Regarding your story “May I have some more, sir?” (Aug. 21, 2008), the “guy” Mark Delaplane murdered was my brother, Kevin John Pfaffl. Kevin was 19 years old in December 1976 when Delaplane waited for him in the parking lot of an apartment building, hit Kevin multiple times with a baseball bat then shot him twice—once up through the jaw “so he couldn’t talk.” What Delaplane wanted to stop Kevin from talking about was the robberies they had committed together.
As part of an effort to turn his life around, Kevin was cooperating with the police—without any ‘deal’—and it was likely that the more Kevin cooperated, the more trouble he would have caused both young men, especially Delaplane, since he was the mastermind. Delaplane did not want Kevin to testify in the robbery trial, so apparently he thought the smartest thing to do was to plan and commit a murder. After the murder, he went home and went drunkenly to bed, which is where the police found him.
Kevin lived long enough to crawl up the stairs to the apartment and tell emergency and hospital personnel who had attacked him, bleeding profusely in front of dad and our very young brother and sister in the apartment.

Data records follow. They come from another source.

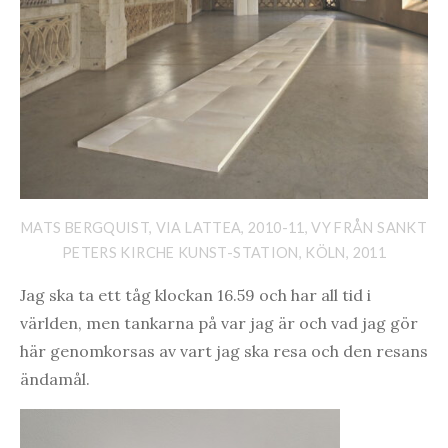
MATS BERGQUIST, VIA LATTEA, 2010-11, VY FRÅN SANKT
PETERS KIRCHE KUNST-STATION, KÖLN, 2011
Jag ska ta ett tåg klockan 16.59 och har all tid i
världen, men tankarna på var jag är och vad jag gör
här genomkorsas av vart jag ska resa och den resans
ändamål.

Oh—and the murder took place the morning of my wedding day. It affected every family member, and our mother never recovered from her loss. The rest of us have moved on with our lives. I truly do not think of it often and Kevin is not forgotten.
While Delaplane may look to you like he belongs in middle management, the disdain he shows for the prison system is nothing compared to the disdain he showed for the life of Kevin and our family. Delaplane is exactly where he should be and I have no sympathy for his loss of peaches. I heard a rumor that he was allowed to marry and may even have children. I don’t know if this is true, and I wonder what my brother’s children might have been like had he had the opportunity to father any.
Some might interpret Delaplane’s ‘model’ behavior as evidence that he would not commit murder again. I don’t see that as having any bearing on his possible release.
I am not a vengeful person, I can’t even carry grudges more than a couple of days—I truly believe that prison for life is the appropriate consequence for his actions in the premeditated cold-blooded murder of Kevin Pfaffl. Kudos to the governor for denying his parole.